Two years ago, Masoud started his education when he was enrolled in a World Vision programme that helps street children through a local enrichment centre. Masoud used to study part time after work, but, unexpectedly, the coronavirus pandemic has now made his first wish come true.

“One early morning I went to work with my father. The roads were blocked by the police, but we used other ways to get there. The door of the freight yard was also closed, and we got hopeless and sad. We asked the people what is going on, and they said ‘corona’ had come. I didn’t understand what was happening, but finally we came home. My father and I lost our jobs at the freight yard, but I achieved my dream of sleeping till six in the morning.”
One day soon after he lost his job, Masoud went to the enrichment centre, but things were a bit different when he arrived. “As soon as I entered, I was given a mask and gloves. Instead of how we sat normally, now we sat in chairs placed far apart.”

“We received an information sheet, and the teachers explained about the coronavirus and the hygiene practices we needed to fight with this virus.” Masoud also left the enrichment centre that day with a new mission. “The teachers asked us to pass these learnings onto others, and I’ve played my role,” Masoud added proudly.

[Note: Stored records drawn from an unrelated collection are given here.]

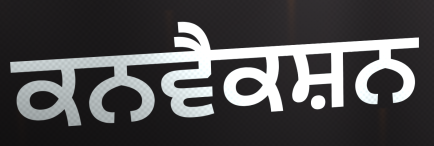
ਕਨਵੈਕਸ਼ਨ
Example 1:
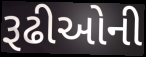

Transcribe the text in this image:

રૂઢીઓની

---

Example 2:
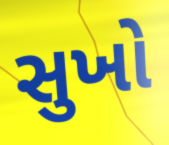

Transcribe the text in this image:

સુખો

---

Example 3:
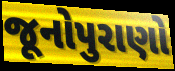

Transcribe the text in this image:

જૂનોપુરાણો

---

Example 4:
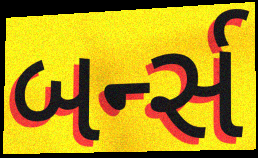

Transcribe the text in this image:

બર્ન્સ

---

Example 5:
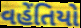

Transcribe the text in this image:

વહેંતિયો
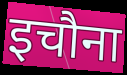
इचौना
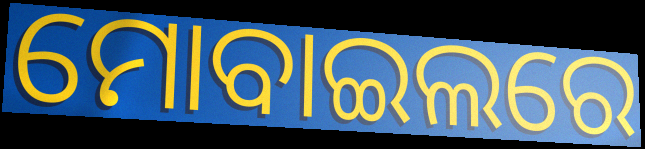
ମୋବାଇଲରେ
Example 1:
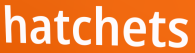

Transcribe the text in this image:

hatchets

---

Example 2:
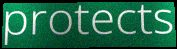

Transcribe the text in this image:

protects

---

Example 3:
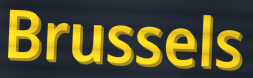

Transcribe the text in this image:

Brussels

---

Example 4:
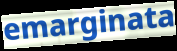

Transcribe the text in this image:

emarginata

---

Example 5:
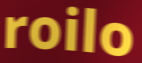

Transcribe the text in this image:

roilo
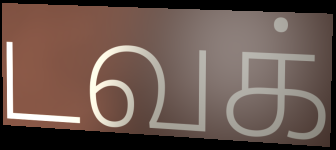
டவக்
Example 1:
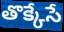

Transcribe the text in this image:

తొక్కేసే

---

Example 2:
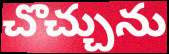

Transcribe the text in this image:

చొచ్చును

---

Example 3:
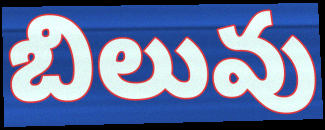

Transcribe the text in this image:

బిలువు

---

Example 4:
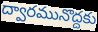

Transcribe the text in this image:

ద్వారమునొద్దకు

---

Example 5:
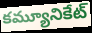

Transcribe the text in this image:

కమ్యూనికేట్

Before, Masoud didn’t know what coronavirus was and believed his father when he told him it did not exist. But now, Masoud has been able to share his knowledge and help his father and friends stay safe from the virus. Although Masoud and other child labourers are some of the most vulnerable to being exposed to the virus, many do not have access to television and other media where awareness messages are typically shared. However, now equipped with the knowledge from the enrichment centre, Masoud is able to share information to stop the spread of the virus.

Masoud is still working, this time as a rubbish collector, but he is hopeful that his new awareness will help keep him safe as he works to support his family. And maybe one day, his other dream of graduating from school and becoming a doctor might still come true.